A: Here's information from the King County Sheriff's Office:
Washington is an "open- carry" state. That means a person may openly carry a firearm (pistol, rifle or shotgun) in public without a concealed-pistol license.
Of course, as with any other "right" there are exceptions. A firearm may not be taken into a courtroom, jail, school, bar or parts of airports, for example.
In addition, there may be limits as to age, felon, DV conviction, protection order, or specific court order. …
RCW 9.41.270 provides that it is unlawful for a person to carry, exhibit, display or draw any firearm in a manner, under circumstances, and at a time and place that either manifests intent to intimidate another or that warrants alarm for the safety of other persons. A violation is a gross misdemeanor.
This statute is very fact-specific, but in general, merely walking around in public with the gun properly secured in an exposed holster does not constitute a violation.
A court will consider "time, place, manner" factors, such as the time of day, whether the area is residential, urban or countryside, the manner in which the weapon is being carried, the size and type of weapon, whether the clip is visibly attached, high-crime area, whether the person waved it around, tossed it when stopped, etc.
In State v. Spencer, the court … upheld a conviction for RCW 9.41.270 when the person carried an AK-47 with the clip attached on the person's shoulder at 10 p.m., while walking briskly through a residential area with his head down and avoiding eye contact.
In State v.

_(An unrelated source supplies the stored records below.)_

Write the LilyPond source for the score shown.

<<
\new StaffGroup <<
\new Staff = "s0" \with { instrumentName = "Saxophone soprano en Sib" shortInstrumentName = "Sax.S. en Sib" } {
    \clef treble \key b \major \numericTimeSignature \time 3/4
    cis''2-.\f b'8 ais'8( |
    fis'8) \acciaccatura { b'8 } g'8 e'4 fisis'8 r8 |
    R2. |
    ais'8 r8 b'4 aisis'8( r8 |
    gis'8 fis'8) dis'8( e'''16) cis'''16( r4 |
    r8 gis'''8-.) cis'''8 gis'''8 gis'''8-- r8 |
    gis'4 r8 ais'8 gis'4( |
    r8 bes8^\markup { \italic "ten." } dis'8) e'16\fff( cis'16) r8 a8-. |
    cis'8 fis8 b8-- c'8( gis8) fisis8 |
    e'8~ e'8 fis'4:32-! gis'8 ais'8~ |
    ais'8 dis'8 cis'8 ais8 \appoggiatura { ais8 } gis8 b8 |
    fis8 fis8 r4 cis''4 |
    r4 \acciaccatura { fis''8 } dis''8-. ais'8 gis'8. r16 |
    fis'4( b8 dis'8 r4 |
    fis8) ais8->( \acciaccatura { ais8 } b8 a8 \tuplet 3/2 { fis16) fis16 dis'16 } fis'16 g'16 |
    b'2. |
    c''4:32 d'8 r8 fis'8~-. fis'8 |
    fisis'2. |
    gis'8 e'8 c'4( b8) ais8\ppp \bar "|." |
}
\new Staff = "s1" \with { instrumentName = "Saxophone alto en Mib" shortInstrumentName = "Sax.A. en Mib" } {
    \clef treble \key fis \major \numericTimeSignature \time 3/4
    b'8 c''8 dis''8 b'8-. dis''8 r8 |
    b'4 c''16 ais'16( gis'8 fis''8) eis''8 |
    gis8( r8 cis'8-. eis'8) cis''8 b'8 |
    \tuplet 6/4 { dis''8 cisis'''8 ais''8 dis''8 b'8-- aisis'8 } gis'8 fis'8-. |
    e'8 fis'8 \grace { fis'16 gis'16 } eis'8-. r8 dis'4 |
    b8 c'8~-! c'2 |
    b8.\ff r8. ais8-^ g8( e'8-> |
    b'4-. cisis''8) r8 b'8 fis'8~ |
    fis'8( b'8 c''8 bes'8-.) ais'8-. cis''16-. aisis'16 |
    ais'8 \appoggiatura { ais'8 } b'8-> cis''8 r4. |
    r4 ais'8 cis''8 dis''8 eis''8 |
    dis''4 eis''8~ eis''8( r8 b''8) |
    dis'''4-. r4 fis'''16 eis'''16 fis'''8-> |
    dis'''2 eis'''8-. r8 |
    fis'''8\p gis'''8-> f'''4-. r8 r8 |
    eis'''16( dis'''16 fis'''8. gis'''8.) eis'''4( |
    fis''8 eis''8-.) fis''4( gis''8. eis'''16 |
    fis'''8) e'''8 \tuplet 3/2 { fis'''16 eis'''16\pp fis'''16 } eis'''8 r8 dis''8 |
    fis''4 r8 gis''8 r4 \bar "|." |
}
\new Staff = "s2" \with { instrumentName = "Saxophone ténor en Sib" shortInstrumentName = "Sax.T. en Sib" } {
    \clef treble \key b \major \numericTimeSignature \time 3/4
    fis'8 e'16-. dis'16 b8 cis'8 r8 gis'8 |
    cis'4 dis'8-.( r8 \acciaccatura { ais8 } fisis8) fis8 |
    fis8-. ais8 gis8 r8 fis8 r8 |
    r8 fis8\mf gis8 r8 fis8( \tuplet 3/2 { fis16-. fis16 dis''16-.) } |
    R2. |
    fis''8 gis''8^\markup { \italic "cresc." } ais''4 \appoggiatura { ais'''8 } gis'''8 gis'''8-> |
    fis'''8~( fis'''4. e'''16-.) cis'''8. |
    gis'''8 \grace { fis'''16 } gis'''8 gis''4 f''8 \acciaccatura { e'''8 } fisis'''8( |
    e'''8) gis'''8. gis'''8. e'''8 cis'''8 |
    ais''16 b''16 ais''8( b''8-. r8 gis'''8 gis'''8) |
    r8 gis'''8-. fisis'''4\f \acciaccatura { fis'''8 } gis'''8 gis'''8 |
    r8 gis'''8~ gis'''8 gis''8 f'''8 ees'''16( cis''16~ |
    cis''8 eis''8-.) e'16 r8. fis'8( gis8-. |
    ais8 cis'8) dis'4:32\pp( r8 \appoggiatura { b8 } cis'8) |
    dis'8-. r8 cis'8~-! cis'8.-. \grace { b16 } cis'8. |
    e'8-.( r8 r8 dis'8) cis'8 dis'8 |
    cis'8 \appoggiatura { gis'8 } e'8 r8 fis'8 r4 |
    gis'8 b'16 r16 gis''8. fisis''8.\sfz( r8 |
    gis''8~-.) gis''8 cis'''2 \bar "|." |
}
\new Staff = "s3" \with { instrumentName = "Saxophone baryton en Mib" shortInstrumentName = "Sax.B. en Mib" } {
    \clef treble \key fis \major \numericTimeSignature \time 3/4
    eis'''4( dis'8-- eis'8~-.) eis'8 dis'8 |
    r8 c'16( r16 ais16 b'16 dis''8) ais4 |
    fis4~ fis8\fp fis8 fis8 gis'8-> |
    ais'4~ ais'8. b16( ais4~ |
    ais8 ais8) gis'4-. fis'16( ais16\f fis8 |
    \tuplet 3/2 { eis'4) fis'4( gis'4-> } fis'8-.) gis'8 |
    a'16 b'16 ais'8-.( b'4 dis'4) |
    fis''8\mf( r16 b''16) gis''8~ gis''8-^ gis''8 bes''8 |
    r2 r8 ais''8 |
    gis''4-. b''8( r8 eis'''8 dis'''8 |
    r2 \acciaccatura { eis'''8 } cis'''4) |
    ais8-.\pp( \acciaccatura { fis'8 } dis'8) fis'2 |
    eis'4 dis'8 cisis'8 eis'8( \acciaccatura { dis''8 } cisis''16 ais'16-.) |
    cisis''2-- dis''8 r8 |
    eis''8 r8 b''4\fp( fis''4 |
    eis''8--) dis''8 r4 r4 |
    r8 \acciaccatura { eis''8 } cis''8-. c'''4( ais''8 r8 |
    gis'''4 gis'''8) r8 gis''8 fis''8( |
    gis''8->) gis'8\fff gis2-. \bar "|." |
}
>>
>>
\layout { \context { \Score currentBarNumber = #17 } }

Mitchell, officers on night patrol saw the defendant and a companion walking down the street in a residential area in Seattle. The defendant was carrying a semi-automatic handgun and as officers passed, they observed him tuck it into his waistband. When the officers stopped them, the defendant tossed the gun into the bushes. The court held that openly carrying such a weapon at night in an urban residential area was sufficient to warrant reasonable suspicion that the crime of unlawful display of a firearm was being committed.
In State v. Craig, the court held that an eyewitness testimony that a person driving by in a car pointing a gun at the witness was sufficient to support a finding that officers had probable cause to believe that the person committed the crime of unlawfully displaying (a) weapon.
What might be acceptable behavior on a country road in hunting season would be cause for alarm in an urban residential neighborhood in a high crime area at night. Nonetheless, again typically carrying a properly holstered gun openly will not pass sufficient muster for a violation.
RCW 9.41.230 prohibits a person from aiming any firearm, whether loaded or not, at or towards a human being. It also prohibits willfully discharging a firearm in a public place or in any place where a person might be endangered. Public places do not include locations where it discharging firearms is authorized.
RCW 9.41.250 prohibits "furtively carrying with intent to conceal any dagger, dirk, pistol or other dangerous weapon."
While "open carry" is legal in public, private property is a different matter.
Private property owners may limit individuals' right to carry on their property. This includes quasi-public property such as shopping malls, restaurants and retail stores.
The notice may take two forms. First, if a property is clearly marked with very visible signs at all entrances that say "No Firearms Allowed," then it is illegal to bring a firearm onto the property, with or without a CPL. The crime would be trespass.
If there is no signage and the person with the weapon is asked to leave by the owner or agent and the person refuses, (deputies) can also use the trespass statute. …
State law controls this area of the law and preempts local jurisdictions from passing more restrictive laws on carrying firearms.